As an act of something I’ve never been able to describe I would read these names aloud, my eyes watering and my tongue slipping, hoping that if there’s a god who listens he hears.

1,785 American soldiers have died in Afghanistan in the past decade

While writing this I tried talking to several of my friends about their perspectives on the war. Most of my friends are white, educated, financially successful, politically aware Seattle liberals. Based on the conversations I had it seems that most of them know far less about the war than I do (a scary assessment), and, more tellingly, they clearly had little interest in discussing it. The shitty bottom-line is that nobody really cared to talk about it.

Instead, most of us out here will spend more time concerned about the provenance of the free-range, sustainably-farmed, hormone-free chicken we’ll eat for dinner than with anything associated with any war.

Mineral reserves in excess of $1-trillion have recently been identified in Afghanistan

I’ve scanned a lot of newspapers today. To my eye there has been more coverage about Steve Jobs’ death than there is about the war in Afghanistan. I wondered, Who has been more significant in my life—Steve Jobs or Hamid Karzai? The iPhone or Osama bin Laden?

The reality for me, and it’s awkward and embarrassing to acknowledge, is that the iPod has probably had more of an impact on the past 10-years of my life than the war in Afghanistan.

As of today there are more than 130,000 NATO-coordinated troops serving in Afghanistan

As I’ve written this I’ve realized that in the absence of a national narrative about this war, if I’m to stay engaged I must create my own story. And so my thoughts wander to wondering if it’s good, and I know that’s a squirmy term to insert here but I don’t know what other language makes sense, Is it good for me to go through my life paying people-I-don’t know to to kill other people-I-don’t know but am told by other people-I-don’t know that I’m supposed to want killed?

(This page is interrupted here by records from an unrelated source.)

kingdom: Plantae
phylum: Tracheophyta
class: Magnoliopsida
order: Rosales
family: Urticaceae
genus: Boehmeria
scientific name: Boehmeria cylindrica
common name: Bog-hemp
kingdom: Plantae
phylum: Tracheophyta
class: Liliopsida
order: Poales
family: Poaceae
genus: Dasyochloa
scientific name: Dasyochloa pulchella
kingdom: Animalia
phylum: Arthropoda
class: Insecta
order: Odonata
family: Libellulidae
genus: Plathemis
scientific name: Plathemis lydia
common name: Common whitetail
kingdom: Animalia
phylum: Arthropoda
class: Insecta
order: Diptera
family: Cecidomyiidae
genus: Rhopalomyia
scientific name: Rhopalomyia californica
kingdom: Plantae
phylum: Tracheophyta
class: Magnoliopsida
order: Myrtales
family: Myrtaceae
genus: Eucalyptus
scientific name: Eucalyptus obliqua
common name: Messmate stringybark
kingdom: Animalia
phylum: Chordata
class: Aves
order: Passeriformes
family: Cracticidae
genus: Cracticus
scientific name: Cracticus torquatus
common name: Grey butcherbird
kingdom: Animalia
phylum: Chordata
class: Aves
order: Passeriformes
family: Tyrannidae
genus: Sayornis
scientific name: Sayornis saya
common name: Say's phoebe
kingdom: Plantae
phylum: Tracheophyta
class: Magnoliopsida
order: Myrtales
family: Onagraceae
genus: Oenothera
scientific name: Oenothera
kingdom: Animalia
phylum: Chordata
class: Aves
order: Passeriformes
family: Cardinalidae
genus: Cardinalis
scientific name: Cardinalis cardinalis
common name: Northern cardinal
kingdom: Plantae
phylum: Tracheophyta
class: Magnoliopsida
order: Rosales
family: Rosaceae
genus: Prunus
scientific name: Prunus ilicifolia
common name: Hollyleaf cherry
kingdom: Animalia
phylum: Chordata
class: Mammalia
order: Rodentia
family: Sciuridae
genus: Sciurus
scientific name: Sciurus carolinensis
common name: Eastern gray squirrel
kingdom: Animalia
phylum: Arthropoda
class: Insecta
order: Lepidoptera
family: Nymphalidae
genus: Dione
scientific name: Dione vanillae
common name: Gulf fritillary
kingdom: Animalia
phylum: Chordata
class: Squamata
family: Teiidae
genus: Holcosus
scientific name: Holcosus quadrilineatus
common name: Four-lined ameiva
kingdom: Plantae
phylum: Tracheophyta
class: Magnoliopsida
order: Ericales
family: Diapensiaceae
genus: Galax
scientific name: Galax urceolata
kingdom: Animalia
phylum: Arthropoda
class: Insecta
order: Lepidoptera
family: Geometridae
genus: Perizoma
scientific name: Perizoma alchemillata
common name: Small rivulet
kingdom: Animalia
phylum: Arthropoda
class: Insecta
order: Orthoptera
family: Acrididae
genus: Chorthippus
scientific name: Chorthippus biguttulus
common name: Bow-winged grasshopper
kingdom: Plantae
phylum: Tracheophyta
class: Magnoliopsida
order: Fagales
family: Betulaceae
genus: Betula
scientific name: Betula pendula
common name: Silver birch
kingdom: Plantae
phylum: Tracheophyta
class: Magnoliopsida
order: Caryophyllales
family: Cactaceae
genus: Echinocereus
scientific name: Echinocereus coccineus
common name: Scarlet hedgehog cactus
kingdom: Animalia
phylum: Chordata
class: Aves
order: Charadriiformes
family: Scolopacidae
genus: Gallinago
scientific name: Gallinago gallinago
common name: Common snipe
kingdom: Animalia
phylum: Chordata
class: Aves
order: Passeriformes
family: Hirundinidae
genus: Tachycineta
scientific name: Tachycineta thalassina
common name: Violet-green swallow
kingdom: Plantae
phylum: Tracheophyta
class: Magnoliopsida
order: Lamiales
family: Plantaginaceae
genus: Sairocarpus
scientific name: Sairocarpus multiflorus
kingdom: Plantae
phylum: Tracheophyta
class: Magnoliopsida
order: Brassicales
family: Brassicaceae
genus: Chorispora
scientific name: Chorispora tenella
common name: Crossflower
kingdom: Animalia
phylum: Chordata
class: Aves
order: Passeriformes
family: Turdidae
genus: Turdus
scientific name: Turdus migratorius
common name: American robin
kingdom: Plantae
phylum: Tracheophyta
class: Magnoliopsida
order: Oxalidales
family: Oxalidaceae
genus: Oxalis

I certainly don’t need a state-certified story to make sense of this war. But by failing to provide me with one, or at least one that’s convincing, I’m left floating, and after a decade it’s really difficult to care. At my most engaged I find myself wondering, As a nation what the hell are we doing, and why? As a person, what am I participating in without knowing what I’m participating in?

Is there a story that would make me care more?

Recently-retired Secretary of Defense Robert Gates has been quoted as stating that the United States will never leave Afghanistan

References

References
1 Over the years the official narratives have been shifting and less-than satisfying. Bush told us to go shopping and act as if everything were normal. Obama told us he’ll lead us out, but only after he leads more troops in. Other politicians, most noticeably those presently jockeying for control of the Republican Party, frequently behave like such delinquent rubes that it’s nearly impossible to believe they could provide any useful explanations.